Tikume runzelte die Stirn. »Wenn wir nicht wissen, wie weit die Stadt entfernt ist, wie können wir da sicher sein, daß wir am Morgen dort sind?«

»Oh, wir werden schon rechtzeitig eintreffen, Freund Tikume«, versicherte Anosian ihm. »Aber wir sollten jetzt lieber aufbrechen. Gott Hanka ist bekannterweise sehr hitzköpfig. Wenn wir nicht bald westwärts reiten, ist ihm zuzutrauen, daß er uns einfach beim Schlafittchen packt und uns von hier nach Cyrga wirft.«


Der Tempelwächter nahm eine kriegerische Haltung an – eine ziemlich steife, förmliche Pose, wie man sie mitunter auf dem Fries eines nicht sonderlich begabten Bildhauers sehen mag. Kalten schlug dem Mann das Schwert aus der Hand und schmetterte ihm die Faust an die Seite des Helmes. Der Wächter taumelte nach hinten und fiel schwer auf die Kopfsteine. Er plagte sich, wieder aufzustehen, als Kalten ihm ins Gesicht trat. »Nicht so grob, Kalten!« rügte Sperber ihn heiser.

»Tut mir leid. Es überkam mich wohl plötzlich.« Kalten bückte sich und zog ein Lid des liegenden Wächters zurück. »Er wird bis mittags schlafen.« Dann richtete er sich auf und schaute sich um. »Sind das alle?«

»Das war der letzte«, wisperte Berit. »Sie liegen mitten auf der Straße. Schaffen wir sie weg. Bald geht der Mond auf, und dann wird es in diesem Becken taghell!« Es war ein kurzer, grausamer Kampf gewesen. Sperber und seine Freunde hatten sich von einer dunklen Seitenstraße aus von hinten auf den ahnungslosen Trupp gestürzt. Sie hatten ihren Erfolg zu einem großen Teil dem Überraschungseffekt zu verdanken. Hinzu kam, daß die Soldaten für feierliche Zeremonien ausgebildet waren und nicht für den Nahkampf. Sperber fand, daß die Cyrgai zwar beeindruckend aussahen, daß ihre Ausbildung im Laufe der Jahrhunderte aber so in Ritualen erstarrt und wirklichkeitsfern geworden war, daß es eher eine Art Tanz glich, als der Vorbereitung auf eine bewaffnete Auseinandersetzung. Da die Cyrgai die Grenze nicht überschreiten konnten, die der styrische Fluch gezogen hatte, waren sie seit zehntausend Jahren nicht mehr in einen richtigen Kampf verwickelt gewesen und daher hoffnungslos unvorbereitet auf sämtliche gemeinen kleinen Kniffe, zu denen es im Nahkampf von Zeit zu Zeit unweigerlich kommt.

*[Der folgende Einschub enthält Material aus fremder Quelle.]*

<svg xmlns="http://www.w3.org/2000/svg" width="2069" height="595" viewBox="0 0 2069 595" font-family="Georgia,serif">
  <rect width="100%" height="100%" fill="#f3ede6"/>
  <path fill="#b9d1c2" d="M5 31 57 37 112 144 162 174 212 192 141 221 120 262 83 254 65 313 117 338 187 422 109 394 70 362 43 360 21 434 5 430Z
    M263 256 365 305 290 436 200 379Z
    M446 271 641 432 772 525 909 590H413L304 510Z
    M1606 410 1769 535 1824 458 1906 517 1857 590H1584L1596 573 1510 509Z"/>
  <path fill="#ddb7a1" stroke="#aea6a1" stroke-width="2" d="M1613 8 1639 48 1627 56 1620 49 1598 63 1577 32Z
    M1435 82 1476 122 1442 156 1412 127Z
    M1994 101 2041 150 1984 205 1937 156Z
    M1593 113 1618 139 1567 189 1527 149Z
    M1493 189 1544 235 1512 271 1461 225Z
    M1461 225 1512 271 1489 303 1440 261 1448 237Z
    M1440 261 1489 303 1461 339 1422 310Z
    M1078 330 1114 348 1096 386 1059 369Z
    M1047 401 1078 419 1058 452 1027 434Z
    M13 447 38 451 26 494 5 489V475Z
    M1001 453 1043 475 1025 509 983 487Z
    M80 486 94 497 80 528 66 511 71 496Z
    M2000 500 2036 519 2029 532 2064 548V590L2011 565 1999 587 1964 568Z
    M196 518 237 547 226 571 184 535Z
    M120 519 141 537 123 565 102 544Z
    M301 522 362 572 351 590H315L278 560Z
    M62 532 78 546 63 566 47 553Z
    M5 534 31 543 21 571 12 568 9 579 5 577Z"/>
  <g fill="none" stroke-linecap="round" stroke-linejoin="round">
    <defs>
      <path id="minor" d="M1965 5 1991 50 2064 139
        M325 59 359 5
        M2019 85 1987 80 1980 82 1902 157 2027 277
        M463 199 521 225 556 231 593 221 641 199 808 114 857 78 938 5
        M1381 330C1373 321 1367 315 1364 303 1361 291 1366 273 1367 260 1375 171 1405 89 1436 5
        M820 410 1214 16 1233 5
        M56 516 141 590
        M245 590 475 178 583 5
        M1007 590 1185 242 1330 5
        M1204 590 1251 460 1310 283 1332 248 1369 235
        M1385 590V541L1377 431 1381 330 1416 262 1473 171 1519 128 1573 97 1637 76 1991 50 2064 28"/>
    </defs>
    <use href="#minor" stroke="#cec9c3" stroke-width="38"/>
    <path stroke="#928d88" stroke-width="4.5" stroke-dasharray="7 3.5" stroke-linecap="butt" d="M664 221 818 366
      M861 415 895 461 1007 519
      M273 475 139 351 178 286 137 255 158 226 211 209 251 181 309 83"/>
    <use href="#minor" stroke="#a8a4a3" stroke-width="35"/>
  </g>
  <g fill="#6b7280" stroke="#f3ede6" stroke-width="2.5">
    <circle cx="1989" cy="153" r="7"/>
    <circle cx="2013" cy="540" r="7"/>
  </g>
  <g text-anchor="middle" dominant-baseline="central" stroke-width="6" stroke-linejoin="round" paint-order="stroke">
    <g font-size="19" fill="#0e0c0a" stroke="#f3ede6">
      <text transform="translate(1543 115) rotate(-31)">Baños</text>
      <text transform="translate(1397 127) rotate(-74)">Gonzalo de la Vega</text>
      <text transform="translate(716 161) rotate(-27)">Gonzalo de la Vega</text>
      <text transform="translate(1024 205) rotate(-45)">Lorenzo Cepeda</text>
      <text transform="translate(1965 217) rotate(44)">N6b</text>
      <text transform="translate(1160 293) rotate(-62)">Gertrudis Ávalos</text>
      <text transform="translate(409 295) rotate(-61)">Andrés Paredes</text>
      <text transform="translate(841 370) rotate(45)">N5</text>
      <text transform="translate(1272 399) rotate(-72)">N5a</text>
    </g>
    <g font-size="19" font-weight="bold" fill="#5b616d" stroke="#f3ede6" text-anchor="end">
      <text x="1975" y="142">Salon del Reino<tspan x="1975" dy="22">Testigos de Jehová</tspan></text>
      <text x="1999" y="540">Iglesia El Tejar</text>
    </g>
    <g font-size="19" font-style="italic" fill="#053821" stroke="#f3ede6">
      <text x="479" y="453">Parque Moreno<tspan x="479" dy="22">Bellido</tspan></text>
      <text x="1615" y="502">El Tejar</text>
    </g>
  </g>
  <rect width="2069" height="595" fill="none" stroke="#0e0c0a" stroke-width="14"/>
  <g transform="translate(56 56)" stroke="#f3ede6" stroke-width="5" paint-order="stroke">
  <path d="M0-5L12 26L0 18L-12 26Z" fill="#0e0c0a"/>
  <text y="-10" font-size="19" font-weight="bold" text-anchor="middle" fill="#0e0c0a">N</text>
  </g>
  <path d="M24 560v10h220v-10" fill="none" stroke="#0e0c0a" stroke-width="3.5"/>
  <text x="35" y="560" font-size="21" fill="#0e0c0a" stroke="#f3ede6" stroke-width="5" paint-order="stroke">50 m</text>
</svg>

»Ich verstehe immer noch nicht, wie wir das durchziehen wollen«, keuchte Talen, während er einen reglosen Wächter zurück in den Schatten zog. »Ein Blick wird den Torwächtern zeigen, daß wir keine Cyrgai sind.«

»Das haben wir bereits besprochen, während du die Lage ausgekundschaftet hast«, entgegnete Sperber. »Xanetia und Aphrael werden ihre Zauber vereinen, so wie die Anarae und Sephrenia es in Matherion getan haben. Dann werden wir so sehr wie Cyrgai aussehen, daß man uns durchs Tor läßt – erst recht, wenn die übrigen Cyrgai so große Angst vor diesen Tempelwächtern haben, wie Xanetia gesagt hat.« »Da dieses Thema gerade zur Sprache kommt«, warf Kalten ein, »sollt ihr wissen, daß ich mein eigenes Gesicht zurückhaben will, sobald wir uns an diesen Torwächtern vorbeigeschwindelt haben! Die Wahrscheinlichkeit, daß wir heute nacht den Heldentod sterben, ist groß, und ich möchte meinen eigenen Namen auf dem Grabstein! Und sollten wir durch einen glücklichen Zufall doch Erfolg haben, will ich Alean nicht erschrecken, wenn ich mich ihr mit dem Gesicht eines Fremden nähere. Nach allem, was sie durchgemacht hat, steht ihr zu, mein richtiges Ich zu bewundern.«

»Ich habe nichts dagegen einzuwenden«, erklärte Sperber sich einverstanden.